Parmi la population nord-américaine, il est reconnu qu'environ 2 % des femmes, 4 % des hommes et 1 % des enfants en souffrent. Une proportion importante des cas demeure malheureusement non diagnostiquée.

La physiopathologie

Le SAOS est essentiellement provoqué par des rétrécissements périodiques du calibre du pharynx. Pendant le sommeil, plusieurs facteurs peuvent provoquer un rétrécissement ou un collapsus complet à ce niveau. Chez les sujets affectés, il en résulte des diminutions (hypopnées) ou des arrêts complets (apnées) du flot d'air. Il s'ensuit alors une cascade d'évènements qui mène ultimement à un éveil, ce qui permet de rétablir la circulation de l'air. La forte majorité de ces micro-éveils ne sont pas conscients. Ce cycle peut se répéter quelques fois par heure pour les cas légers à plusieurs fois par minutes dans les cas les plus sévères.

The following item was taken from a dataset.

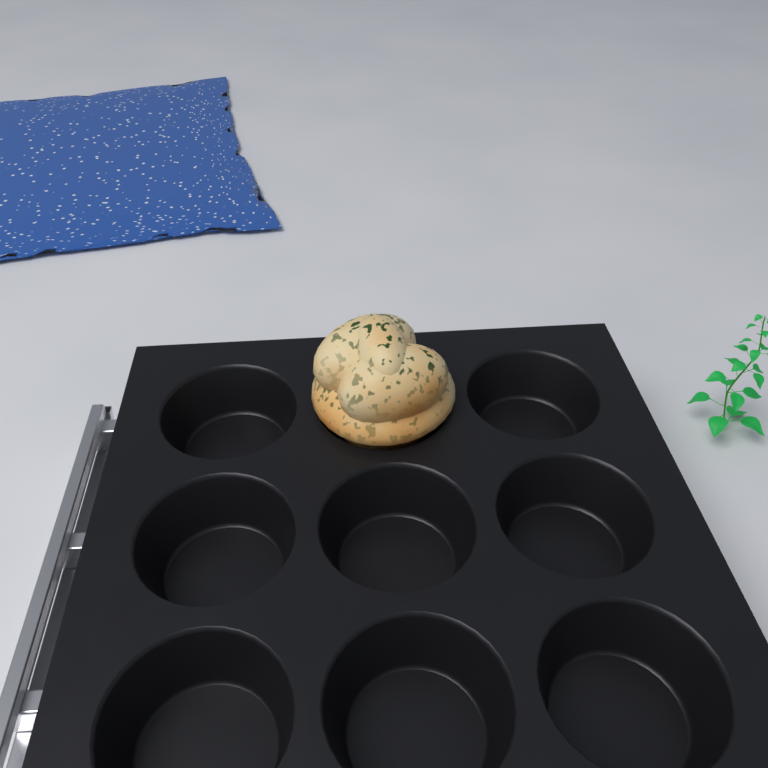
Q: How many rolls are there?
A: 1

Puisque la présence répétée de micro-éveils perturbe le cours normal du sommeil, les patients rapportent la plupart du temps une mauvaise qualité subjective de leur sommeil et une diminution de la vigilance pendant la journée. Il est reconnu que les patients atteints de SAOS sont moins efficaces au travail et s'absentent plus souvent. Ils sont aussi deux fois plus à risque de faire des accidents de la route. Chez l'enfant, on peut observer des troubles d'apprentissage et des problèmes de comportement. Il est à noter, toutefois, que les symptômes sont extrêmement variables d'un individu à l'autre pour un même nombre d'évènements.

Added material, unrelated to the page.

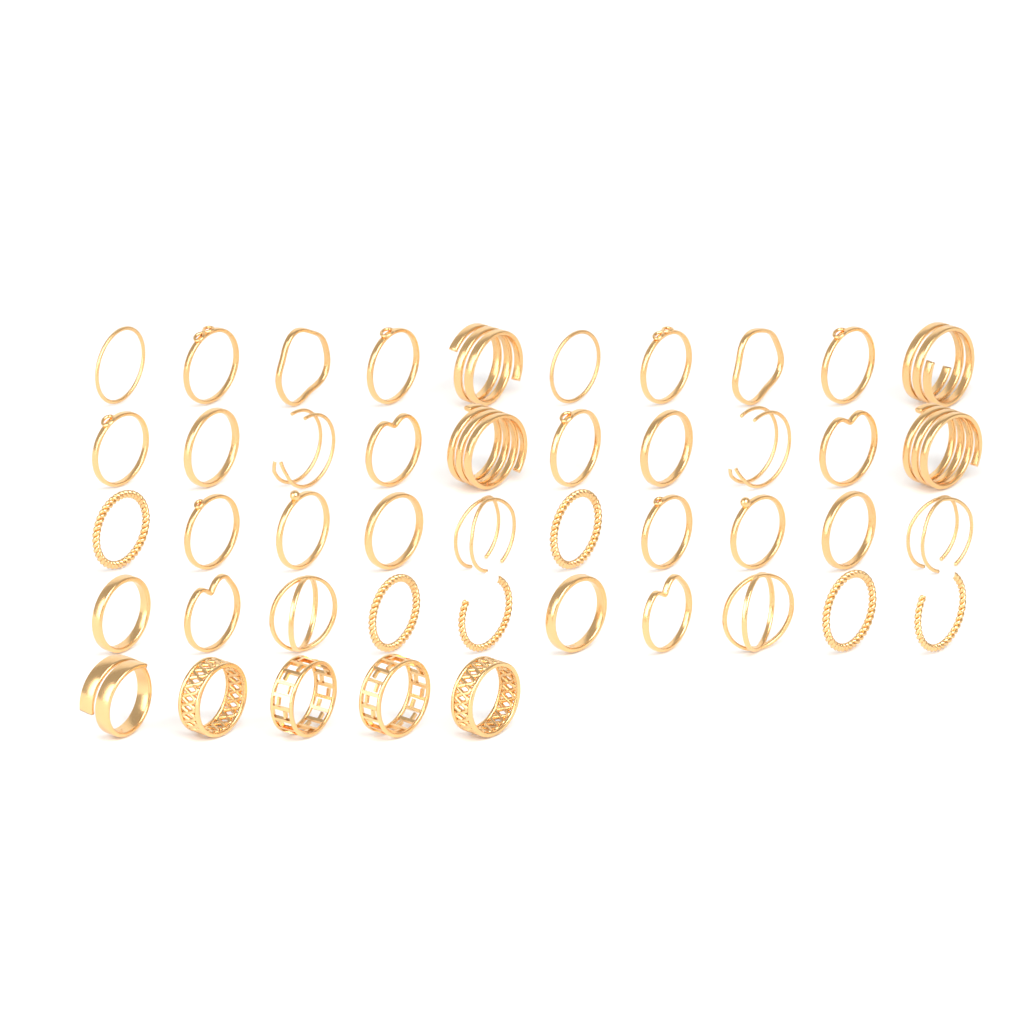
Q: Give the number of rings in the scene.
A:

En plus de leurs conséquences cognitives, les apnées et les hypopnées ont un impact majeur sur le système cardiovasculaire puisqu'elles multiplient par 4 le risque de maladie coronarienne et doublent le risque d'AVC. Elles doublent également l'incidence du diabète de type II. Chez la femme enceinte, elles augmentent le risque d'hypertension, de pré-éclampsie, de diabète et de retard de croissance du f?tus. Chez l'enfant, elles peuvent causer des retards de croissance et, dans certains cas sévères, des troubles cardiaques.

Les facteurs de risque

Chez l'adulte, l'obésité est un facteur de risque prédominant du SAOS. On la retrouve dans 60 % des cas. Les autres éléments associés à une plus forte incidence de la maladie sont le sexe masculin, des antécédents familiaux de SAOS, la ménopause, l'âge avancé et certaines particularités du squelette facial, dont le recul de la mâchoire.

Chez l'enfant, le SAOS est associé dans la majorité des cas à une hypertrophie des adénoïdes et des amygdales.

Les symptômes

Puisque la maladie se développe habituellement lentement, il n'est pas rare que certains des symptômes du SAOS passent inaperçus. Ils sont souvent interprétés comme faisant partie de la personnalité du sujet.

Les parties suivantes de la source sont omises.